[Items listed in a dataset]

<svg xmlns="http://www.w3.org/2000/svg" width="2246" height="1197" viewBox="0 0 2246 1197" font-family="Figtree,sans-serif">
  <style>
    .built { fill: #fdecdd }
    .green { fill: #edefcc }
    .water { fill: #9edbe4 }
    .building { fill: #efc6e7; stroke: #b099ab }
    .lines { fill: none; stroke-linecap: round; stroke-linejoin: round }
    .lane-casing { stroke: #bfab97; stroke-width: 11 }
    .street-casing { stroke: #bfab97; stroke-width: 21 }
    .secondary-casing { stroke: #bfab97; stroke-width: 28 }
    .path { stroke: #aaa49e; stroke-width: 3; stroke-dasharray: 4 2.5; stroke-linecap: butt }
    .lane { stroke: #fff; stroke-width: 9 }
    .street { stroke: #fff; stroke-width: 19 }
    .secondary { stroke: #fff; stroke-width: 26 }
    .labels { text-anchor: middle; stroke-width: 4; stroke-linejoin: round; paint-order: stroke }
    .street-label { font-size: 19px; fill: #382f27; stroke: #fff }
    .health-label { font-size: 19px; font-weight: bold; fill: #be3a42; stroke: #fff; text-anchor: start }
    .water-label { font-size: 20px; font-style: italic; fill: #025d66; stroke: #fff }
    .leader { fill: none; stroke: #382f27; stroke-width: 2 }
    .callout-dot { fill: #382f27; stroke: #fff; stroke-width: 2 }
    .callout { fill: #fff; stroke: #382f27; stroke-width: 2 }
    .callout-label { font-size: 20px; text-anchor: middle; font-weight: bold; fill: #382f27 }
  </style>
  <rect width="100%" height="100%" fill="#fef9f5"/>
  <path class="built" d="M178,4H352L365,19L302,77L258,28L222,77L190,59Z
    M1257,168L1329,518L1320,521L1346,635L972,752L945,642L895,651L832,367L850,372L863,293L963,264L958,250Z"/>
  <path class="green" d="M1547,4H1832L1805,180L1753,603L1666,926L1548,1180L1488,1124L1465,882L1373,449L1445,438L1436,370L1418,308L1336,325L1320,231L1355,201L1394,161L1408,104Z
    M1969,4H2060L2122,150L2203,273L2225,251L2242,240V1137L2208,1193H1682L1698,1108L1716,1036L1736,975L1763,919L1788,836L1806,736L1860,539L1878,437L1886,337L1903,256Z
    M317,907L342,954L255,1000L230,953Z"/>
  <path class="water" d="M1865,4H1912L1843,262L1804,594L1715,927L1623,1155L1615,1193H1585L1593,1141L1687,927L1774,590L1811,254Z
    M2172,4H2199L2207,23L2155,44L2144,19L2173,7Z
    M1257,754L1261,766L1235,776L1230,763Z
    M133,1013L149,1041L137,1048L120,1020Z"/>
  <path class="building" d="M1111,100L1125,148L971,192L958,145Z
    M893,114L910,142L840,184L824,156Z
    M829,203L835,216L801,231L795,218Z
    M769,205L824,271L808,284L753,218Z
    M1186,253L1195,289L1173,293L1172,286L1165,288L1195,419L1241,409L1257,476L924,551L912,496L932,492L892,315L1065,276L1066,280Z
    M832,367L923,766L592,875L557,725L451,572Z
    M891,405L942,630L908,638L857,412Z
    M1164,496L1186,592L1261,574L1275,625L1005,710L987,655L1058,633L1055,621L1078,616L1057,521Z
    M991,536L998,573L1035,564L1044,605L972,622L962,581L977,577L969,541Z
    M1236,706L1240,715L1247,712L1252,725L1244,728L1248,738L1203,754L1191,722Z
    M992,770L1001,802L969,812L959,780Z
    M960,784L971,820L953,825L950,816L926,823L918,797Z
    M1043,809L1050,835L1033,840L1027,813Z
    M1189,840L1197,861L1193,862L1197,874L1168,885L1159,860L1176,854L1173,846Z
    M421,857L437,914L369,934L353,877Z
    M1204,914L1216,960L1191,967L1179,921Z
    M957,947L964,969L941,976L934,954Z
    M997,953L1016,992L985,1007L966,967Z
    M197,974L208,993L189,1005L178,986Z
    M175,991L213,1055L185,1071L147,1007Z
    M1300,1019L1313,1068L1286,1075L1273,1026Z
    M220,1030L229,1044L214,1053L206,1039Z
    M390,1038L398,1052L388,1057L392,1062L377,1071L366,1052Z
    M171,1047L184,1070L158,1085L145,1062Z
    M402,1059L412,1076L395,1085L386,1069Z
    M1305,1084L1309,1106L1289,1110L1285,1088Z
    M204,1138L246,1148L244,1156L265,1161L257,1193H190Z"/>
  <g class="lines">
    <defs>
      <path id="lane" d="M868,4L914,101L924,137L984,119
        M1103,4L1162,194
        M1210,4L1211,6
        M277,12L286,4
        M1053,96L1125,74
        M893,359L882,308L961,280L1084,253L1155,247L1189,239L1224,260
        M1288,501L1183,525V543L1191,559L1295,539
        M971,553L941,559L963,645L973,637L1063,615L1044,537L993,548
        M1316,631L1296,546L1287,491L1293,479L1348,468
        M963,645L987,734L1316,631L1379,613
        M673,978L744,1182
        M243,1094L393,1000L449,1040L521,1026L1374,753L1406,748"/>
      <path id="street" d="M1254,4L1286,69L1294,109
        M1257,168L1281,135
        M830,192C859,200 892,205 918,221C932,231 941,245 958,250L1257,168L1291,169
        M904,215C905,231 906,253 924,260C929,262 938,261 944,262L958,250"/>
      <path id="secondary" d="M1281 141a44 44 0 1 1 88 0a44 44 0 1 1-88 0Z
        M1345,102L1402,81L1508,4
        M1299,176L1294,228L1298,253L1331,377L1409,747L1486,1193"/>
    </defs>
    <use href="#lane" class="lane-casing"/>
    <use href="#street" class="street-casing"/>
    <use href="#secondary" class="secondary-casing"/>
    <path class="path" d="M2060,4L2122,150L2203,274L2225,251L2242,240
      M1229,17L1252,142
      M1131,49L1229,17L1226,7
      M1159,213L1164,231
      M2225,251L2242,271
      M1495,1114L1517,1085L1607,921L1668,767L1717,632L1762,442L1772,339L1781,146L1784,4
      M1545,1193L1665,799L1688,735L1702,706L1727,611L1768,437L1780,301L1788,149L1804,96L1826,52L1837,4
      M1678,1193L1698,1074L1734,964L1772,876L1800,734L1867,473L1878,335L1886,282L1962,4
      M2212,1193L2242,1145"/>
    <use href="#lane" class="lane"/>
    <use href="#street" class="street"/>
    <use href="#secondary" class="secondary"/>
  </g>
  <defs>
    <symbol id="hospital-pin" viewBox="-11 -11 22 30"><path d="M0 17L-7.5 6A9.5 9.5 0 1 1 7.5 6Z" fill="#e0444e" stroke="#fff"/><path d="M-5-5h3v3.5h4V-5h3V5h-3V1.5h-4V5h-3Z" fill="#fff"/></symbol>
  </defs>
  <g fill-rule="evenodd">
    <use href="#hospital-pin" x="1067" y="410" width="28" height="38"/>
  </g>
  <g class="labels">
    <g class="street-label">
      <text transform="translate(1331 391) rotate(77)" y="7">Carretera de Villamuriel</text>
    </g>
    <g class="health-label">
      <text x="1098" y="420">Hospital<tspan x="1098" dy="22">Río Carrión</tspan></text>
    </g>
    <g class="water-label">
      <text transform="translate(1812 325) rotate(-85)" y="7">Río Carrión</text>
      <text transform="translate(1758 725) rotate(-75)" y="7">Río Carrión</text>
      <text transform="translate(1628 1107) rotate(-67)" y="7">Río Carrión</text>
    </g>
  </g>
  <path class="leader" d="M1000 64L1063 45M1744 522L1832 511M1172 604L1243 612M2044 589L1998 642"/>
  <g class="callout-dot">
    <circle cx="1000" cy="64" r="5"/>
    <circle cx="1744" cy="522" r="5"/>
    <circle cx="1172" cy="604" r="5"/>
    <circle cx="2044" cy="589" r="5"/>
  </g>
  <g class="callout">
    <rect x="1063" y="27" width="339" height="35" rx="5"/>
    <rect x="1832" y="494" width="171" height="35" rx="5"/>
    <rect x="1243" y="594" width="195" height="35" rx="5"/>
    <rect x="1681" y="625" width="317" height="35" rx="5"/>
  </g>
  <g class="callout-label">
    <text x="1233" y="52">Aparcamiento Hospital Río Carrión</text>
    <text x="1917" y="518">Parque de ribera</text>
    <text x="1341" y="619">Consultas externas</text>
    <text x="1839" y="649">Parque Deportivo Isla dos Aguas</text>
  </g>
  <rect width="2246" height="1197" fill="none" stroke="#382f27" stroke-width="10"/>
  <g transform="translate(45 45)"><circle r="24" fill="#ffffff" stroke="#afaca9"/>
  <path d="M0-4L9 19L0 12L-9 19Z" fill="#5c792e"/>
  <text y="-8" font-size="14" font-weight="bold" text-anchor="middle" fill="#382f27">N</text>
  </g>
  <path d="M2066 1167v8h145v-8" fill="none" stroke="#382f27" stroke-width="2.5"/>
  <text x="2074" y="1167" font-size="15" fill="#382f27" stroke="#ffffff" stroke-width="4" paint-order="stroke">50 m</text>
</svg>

◆ Aim of the exercise
The required answer is a single number: how many lines above hold the string "linecap".

◆ Result for this exercise
2